Oregon House approves 10-year fracking ban – The Oregon House on Monday voted by a large margin to approve a 10-year ban on fracking in the state, according to a report by The Oregonian. The state house voted 42-12 in favor of outlawing the practice, in which pressurized liquid is injected into deep-rock formations to allow oil and natural gas to escape. There are no current fracking operations in Oregon but developers have long eyed the Willamette Valley as a potential site for methane fracking, according to The Oregonian. The vote makes Oregon the fourth state to ban the practice after New York, Vermont and Maryland. Florida and New Mexico are also considering bans or restrictions.Ban advocates claim the practice pollutes groundwater and contributes to earthquakes. The bill next heads to the state senate, which Democrats also control by about the same margin.“Oregon’s natural beauty should be cherished and protected,” said bill sponsor Rep.

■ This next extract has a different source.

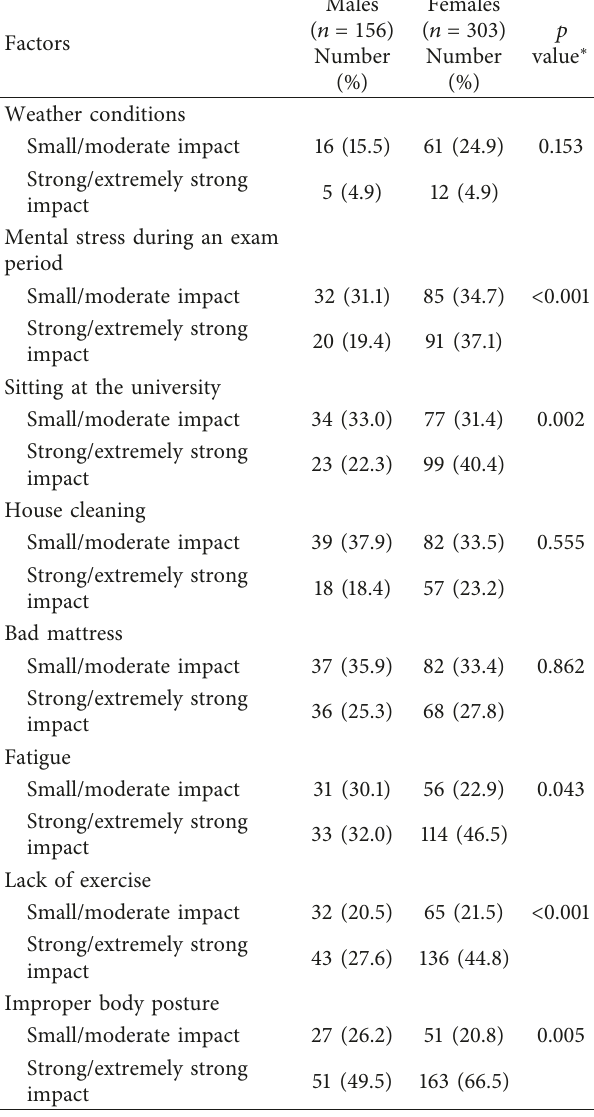
Table 2: Self-perceived subjective triggers connected with occur- rence of low back pain among medical students regarding their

Rachel Prusak in a press release. “This legislation is a common sense proposal to ensure that no one engages in this potentially destructive practice while we work to better understand its long-term impacts.” “I am pleased that this legislation received bipartisan support today,” said Rep. Ken Helm (D), who co-sponsored the bill. “When it comes to protecting this state, we all have a vested interest in being thoughtful about how we regulate new industries that could have significant long-term impacts.”